══ DATASET CONTENT

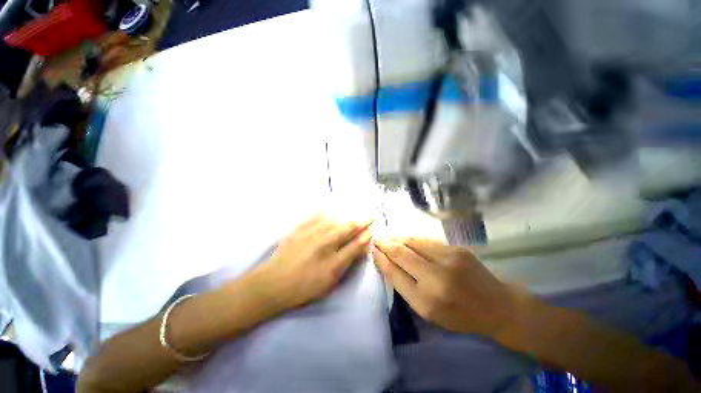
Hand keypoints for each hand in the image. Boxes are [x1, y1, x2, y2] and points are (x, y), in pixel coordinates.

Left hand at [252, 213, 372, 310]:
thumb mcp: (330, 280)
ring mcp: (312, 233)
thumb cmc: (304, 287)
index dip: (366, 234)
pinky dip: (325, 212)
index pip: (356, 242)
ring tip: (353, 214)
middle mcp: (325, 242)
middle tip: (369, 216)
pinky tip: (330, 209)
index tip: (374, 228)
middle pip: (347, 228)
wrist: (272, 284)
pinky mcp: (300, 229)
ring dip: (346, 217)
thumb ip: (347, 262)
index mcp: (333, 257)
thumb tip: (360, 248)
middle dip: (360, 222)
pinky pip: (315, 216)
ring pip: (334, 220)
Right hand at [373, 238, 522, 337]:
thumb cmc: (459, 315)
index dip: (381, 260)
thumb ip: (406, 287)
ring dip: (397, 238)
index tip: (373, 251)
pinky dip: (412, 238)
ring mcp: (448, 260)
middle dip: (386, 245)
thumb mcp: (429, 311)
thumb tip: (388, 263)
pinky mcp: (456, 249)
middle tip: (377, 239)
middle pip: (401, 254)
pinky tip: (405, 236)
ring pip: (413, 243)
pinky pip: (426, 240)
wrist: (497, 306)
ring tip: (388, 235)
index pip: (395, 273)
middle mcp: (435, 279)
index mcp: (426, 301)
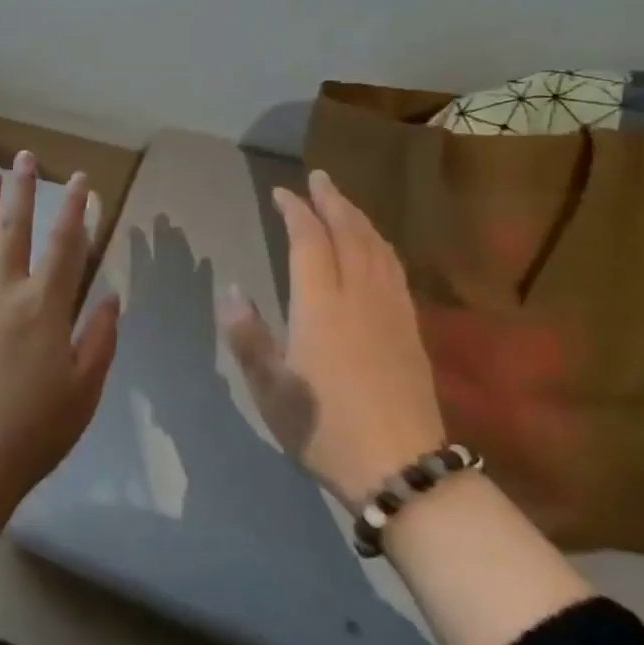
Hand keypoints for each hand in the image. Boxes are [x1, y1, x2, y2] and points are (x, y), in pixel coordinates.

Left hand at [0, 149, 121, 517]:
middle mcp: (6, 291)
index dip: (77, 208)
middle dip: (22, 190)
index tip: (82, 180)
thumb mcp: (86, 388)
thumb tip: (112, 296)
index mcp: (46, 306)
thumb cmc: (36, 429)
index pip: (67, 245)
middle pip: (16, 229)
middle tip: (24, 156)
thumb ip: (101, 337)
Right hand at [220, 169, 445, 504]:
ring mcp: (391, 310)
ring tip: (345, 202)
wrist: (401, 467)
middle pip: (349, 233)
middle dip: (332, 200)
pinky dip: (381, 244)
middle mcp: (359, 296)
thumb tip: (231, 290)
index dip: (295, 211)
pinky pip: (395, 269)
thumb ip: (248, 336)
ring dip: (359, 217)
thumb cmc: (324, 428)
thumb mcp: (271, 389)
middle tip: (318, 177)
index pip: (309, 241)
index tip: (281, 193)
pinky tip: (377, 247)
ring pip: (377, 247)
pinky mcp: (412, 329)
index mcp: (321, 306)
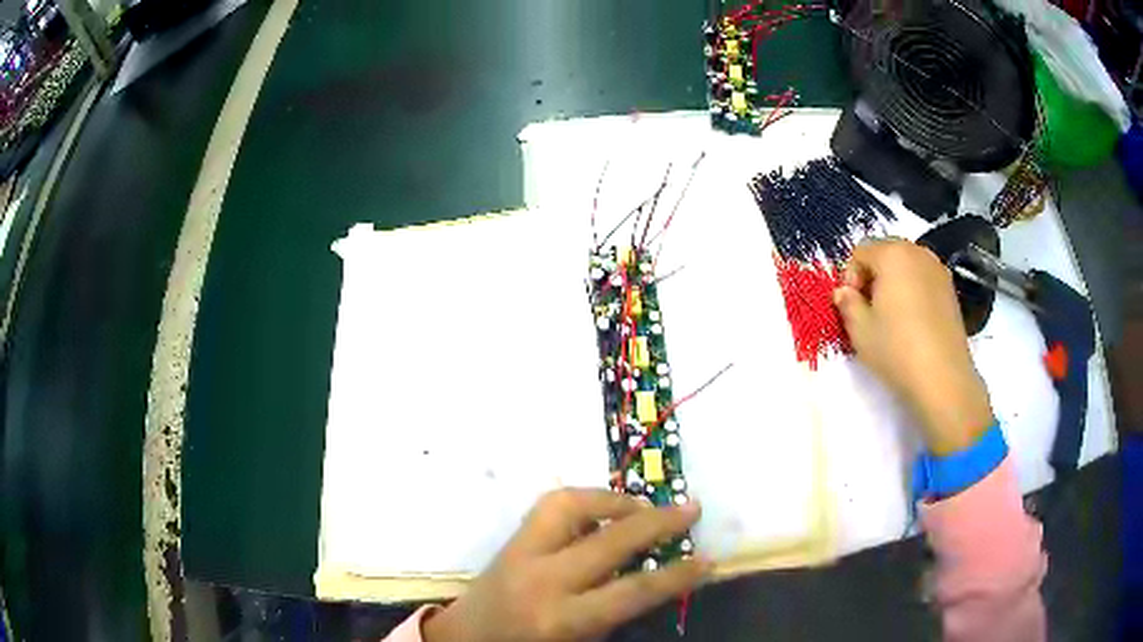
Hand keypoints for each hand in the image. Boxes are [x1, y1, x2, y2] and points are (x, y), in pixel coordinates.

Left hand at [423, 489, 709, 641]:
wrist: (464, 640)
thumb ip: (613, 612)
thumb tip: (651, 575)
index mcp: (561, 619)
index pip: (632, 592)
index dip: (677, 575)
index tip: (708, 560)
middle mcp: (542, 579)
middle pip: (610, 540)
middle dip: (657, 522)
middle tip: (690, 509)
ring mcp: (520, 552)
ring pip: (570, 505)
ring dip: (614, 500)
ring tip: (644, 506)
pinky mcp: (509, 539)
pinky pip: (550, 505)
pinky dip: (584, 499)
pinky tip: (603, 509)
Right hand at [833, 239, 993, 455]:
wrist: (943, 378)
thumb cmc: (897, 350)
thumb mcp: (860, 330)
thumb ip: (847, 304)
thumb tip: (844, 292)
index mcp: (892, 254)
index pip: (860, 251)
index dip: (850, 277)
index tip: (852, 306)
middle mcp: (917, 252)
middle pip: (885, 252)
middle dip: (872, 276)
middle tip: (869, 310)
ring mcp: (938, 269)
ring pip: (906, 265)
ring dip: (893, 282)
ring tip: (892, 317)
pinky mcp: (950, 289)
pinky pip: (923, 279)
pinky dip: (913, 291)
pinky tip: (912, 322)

════

:: TRY IT ::
Starting at the line above that holds "index mcp: (333, 257)", repeat every line exactly down to and including the line that holds "middle pip: (16, 229)", then stop. Do not carry over any pictures.

:: ANSWER SECTION ::
index mcp: (333, 257)
thumb tip: (360, 248)
middle dip: (360, 222)
pinky pip: (315, 216)
ring pip: (334, 220)
Right hand at [373, 238, 522, 337]:
thumb cmc: (459, 315)
index dip: (381, 260)
thumb ip: (406, 287)
ring dip: (397, 238)
index tip: (373, 251)
pinky dip: (412, 238)
ring mcp: (448, 260)
middle dip: (386, 245)
thumb mcp: (429, 311)
thumb tip: (388, 263)
pinky mcp: (456, 249)
middle tip: (377, 239)
middle pip: (401, 254)
pinky tip: (405, 236)
ring pip: (413, 243)
pinky pip: (426, 240)
wrist: (497, 306)
ring tip: (388, 235)
index pip: (395, 273)
middle mcp: (435, 279)
index mcp: (426, 301)
Hand keypoints for each hand in the image. Boxes are [x1, y1, x2, y2] and points are (x, y), in pixel coordinates.

Left hand at [0, 149, 121, 517]:
middle mcp: (6, 291)
index dip: (77, 208)
middle dip: (22, 190)
index tip: (82, 180)
thumb mcp: (86, 388)
thumb tip: (112, 296)
index mcp: (46, 306)
thumb cmc: (36, 429)
index pip: (67, 245)
middle pip: (16, 229)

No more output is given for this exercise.